Unklarheiten bzgl. Klassifizierung: Im Fall eines Streites zwischen Hersteller und Benannter Stelle über die Klassifizierung entscheidet die Bundesoberbehörde. 

Maßnahmen seitens der Behörde: §74 des MPDG verpflichtet die Behörden, bei Untätigkeit eines Wirtschaftsakteurs zu handeln. Aufgrund einer fehlenden Definition bleibt unklar, wie schnell ein Wirtschaftsakteur handeln muss.
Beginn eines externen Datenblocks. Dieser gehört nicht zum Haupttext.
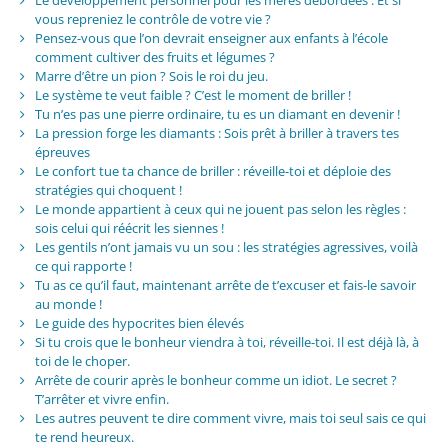
Le développement personnel pour les mères débordées : Et si
vous repreniez le contrôle de votre vie ?
Pensez-vous que l’on devrait enseigner aux enfants à l’école
comment cultiver des fruits et légumes ?
Marre d’être un pion ? Sois le roi du jeu.
Le système te veut faible ? C’est le moment de briller !
Tu n’es pas une pierre ordinaire, tu es un diamant en devenir !
La pression forge les diamants : Sois prêt à briller à travers tes
épreuves
Le confort tue ta chance de briller : réveille-toi et déploie des
stratégies qui choquent !
Le monde appartient à ceux qui ne jouent pas selon les règles :
sois celui qui réécrit les siennes !
Les gentils n’ont jamais vu un sou : les stratégies agressives, voilà
ce qui rapporte !
Tu as ce qu’il faut, maintenant arrête de t’excuser et fais-le savoir
au monde !
Le guide des hypocrites bien élevés
Si tu crois que le bonheur viendra à toi, réveille-toi. Il est déjà là, à
toi de le choper.
Arrête de courir après le bonheur comme un idiot. Le secret ?
T’arrêter et vivre enfin.
Les autres peuvent te dire comment vivre, mais toi seul sais ce qui
te rend heureux.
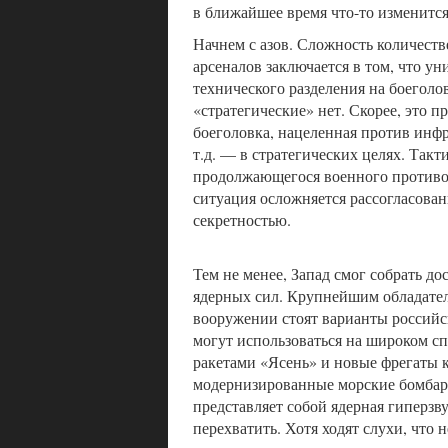
в ближайшее время что-то изменится
Начнем с азов. Сложность количест
арсеналов заключается в том, что ун
технического разделения на боеголо
«стратегические» нет. Скорее, это 
боеголовка, нацеленная против инф
т.д. — в стратегических целях. Такт
продолжающегося военного противос
ситуация осложняется рассогласова
секретностью.
Тем не менее, Запад смог собрать д
ядерных сил. Крупнейшим обладател
вооружении стоят варианты российс
могут использоваться на широком с
ракетами «Ясень» и новые фрегаты к
модернизированные морские бомбар
представляет собой ядерная гиперз
перехватить. Хотя ходят слухи, чт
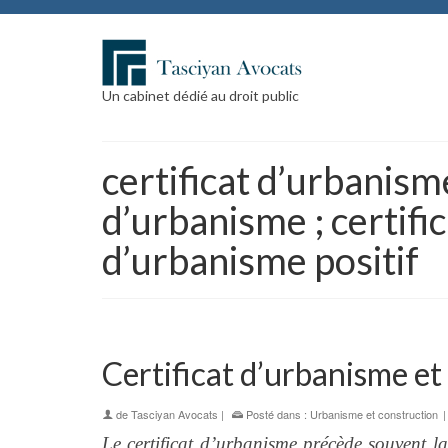
Un cabinet dédié au droit public
certificat d’urbanisme
d’urbanisme ; certifi
d’urbanisme positif
Certificat d’urbanisme et
de
Tasciyan Avocats
|
Posté dans :
Urbanisme et construction
Le certificat d’urbanisme précède souvent l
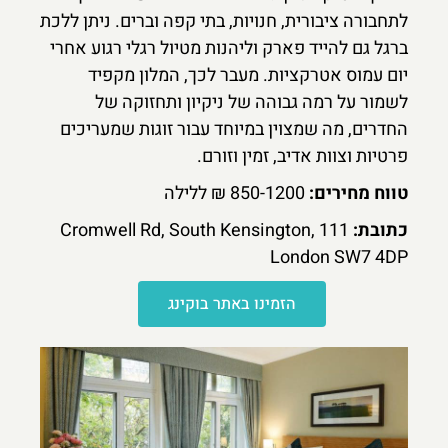
לתחבורה ציבורית, חנויות, בתי קפה וברים. ניתן ללכת
ברגל גם להייד פארק וליהנות מטיול רגלי רגוע אחרי
יום עמוס אטרקציות. מעבר לכך, המלון מקפיד
לשמור על רמה גבוהה של ניקיון ותחזוקה של
החדרים, מה שמצוין במיוחד עבור זוגות שמעריכים
פרטיות וצוות אדיב, זמין וזורם.
טווח מחירים:
850-1200 ₪ ללילה
כתובת:
111 Cromwell Rd, South Kensington,
London SW7 4DP
הזמינו באתר בוקינג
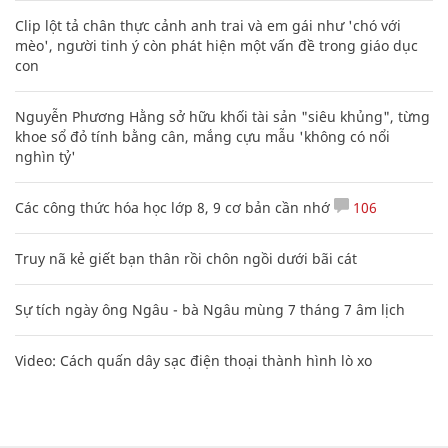
Clip lột tả chân thực cảnh anh trai và em gái như 'chó với
mèo', người tinh ý còn phát hiện một vấn đề trong giáo dục
con
Nguyễn Phương Hằng sở hữu khối tài sản "siêu khủng", từng
khoe sổ đỏ tính bằng cân, mắng cựu mẫu 'không có nổi
nghìn tỷ'
Các công thức hóa học lớp 8, 9 cơ bản cần nhớ
106
Truy nã kẻ giết bạn thân rồi chôn ngồi dưới bãi cát
Sự tích ngày ông Ngâu - bà Ngâu mùng 7 tháng 7 âm lịch
Video: Cách quấn dây sạc điện thoại thành hình lò xo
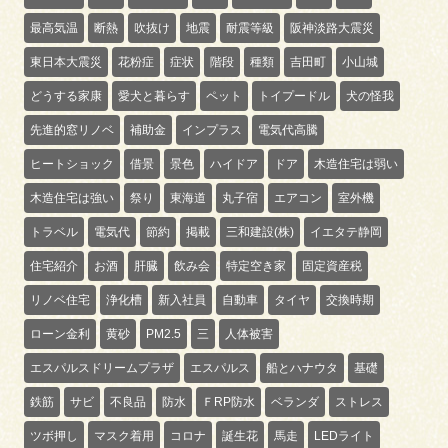
最高気温
断熱
吹抜け
地震
耐震等級
阪神淡路大震災
東日本大震災
花粉症
症状
階段
種類
吉田町
小山城
どうする家康
愛犬と暮らす
ペット
トイプードル
犬の怪我
先進的窓リノベ
補助金
インプラス
電気代高騰
ヒートショック
借景
景色
ハイドア
ドア
木造住宅は弱い
木造住宅は強い
祭り
東海道
丸子宿
エアコン
室外機
トラベル
電気代
節約
掲載
三和建設(株)
イエタテ静岡
住宅紹介
お酒
肝臓
飲み会
特定空き家
固定資産税
リノベ住宅
浄化槽
新入社員
自動車
タイヤ
交換時期
ローン金利
黄砂
PM2.5
三
人体被害
エスパルスドリームプラザ
エスパルス
船とハナウタ
基礎
鉄筋
サビ
不良品
防水
ＦRP防水
ベランダ
ストレス
ツボ押し
マスク着用
コロナ
誕生花
馬走
LEDライト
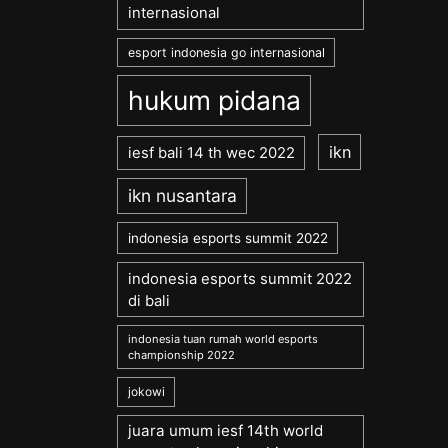
internasional
esport indonesia go internasional
hukum pidana
ikn
iesf bali 14 th wec 2022
ikn nusantara
indonesia esports summit 2022
indonesia esports summit 2022
di bali
indonesia tuan rumah world esports
championship 2022
jokowi
juara umum iesf 14th world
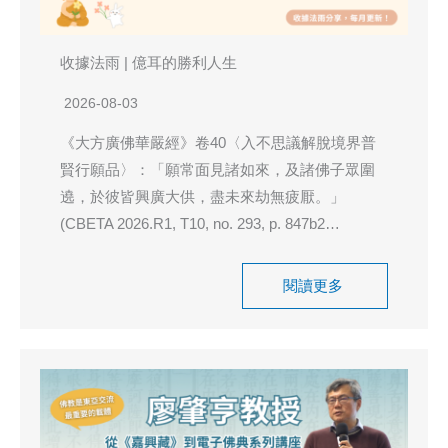
收據法雨 | 億耳的勝利人生
2026-08-03
《大方廣佛華嚴經》卷40〈入不思議解脫境界普
賢行願品〉：「願常面見諸如來，及諸佛子眾圍
遶，於彼皆興廣大供，盡未來劫無疲厭。」
(CBETA 2026.R1, T10, no. 293, p. 847b2…
閱讀更多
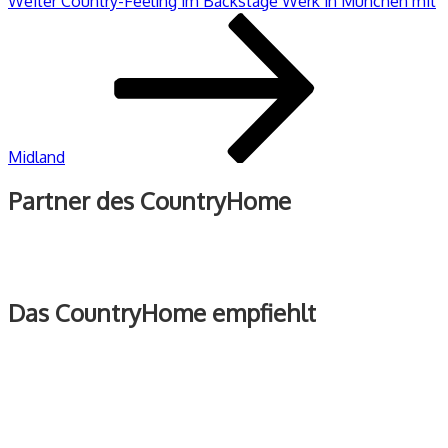
Weiter
Country-Feeling im Backstage Werk in München mit
Beitrag
Midland
Partner des CountryHome
Das CountryHome empfiehlt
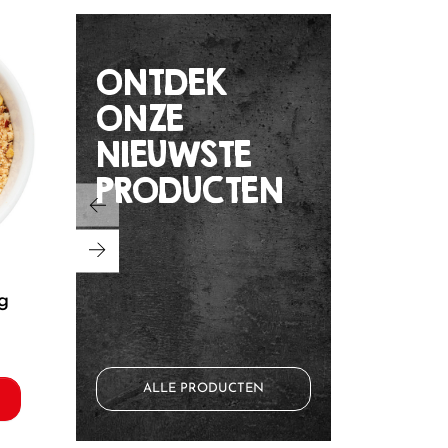
ONTDEK
ONZE
NIEUWSTE
PRODUCTEN
indische rijstmix
japanse katsu paneer
zhero
ALLE PRODUCTEN
BEKIJK HET PRODUCT
BEK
Umgang mit dem MPDG seitens des Herstellers

Es ist dringend anzuraten, dass Firmen, die in Deutschland Medizinprodukte herstellen oder in den Verkehr bringen, Firmen, die klinische Prüfungen durchführen oder auch nur als Sterilisationsdienstleister auftreten, das MPDG eingehend studieren. Leider gibt es bisher keinen konsolidierten Anforderungskatalog. MDR Konformität allein ist nicht ausreichend. Hersteller kommen nicht umhin, Ihre Verfahrensanweisungen zu überprüfen und ggf. an die Anforderungen des MPDG anzupassen. Hierzu ist eine Gap-Analyse als erster Schritt unerlässlich.

Fazit

Hersteller und Inverkehrbringer von Medizinprodukten in Deutschland, aber auch diejenigen, die klinische Studien durchführen sowie Sterilisationsdienstleister kommen nicht umhin, sich eingehend mit dem MPDG auseinander zu setzen. Reine Konformität mit der MDR ist nicht ausreichend. Prozesse müssen nach Anpassung an die Vorgaben der MDR zusätzlich auf Konformität mit dem MPDG überprüft und gegebenenfalls modifiziert werden.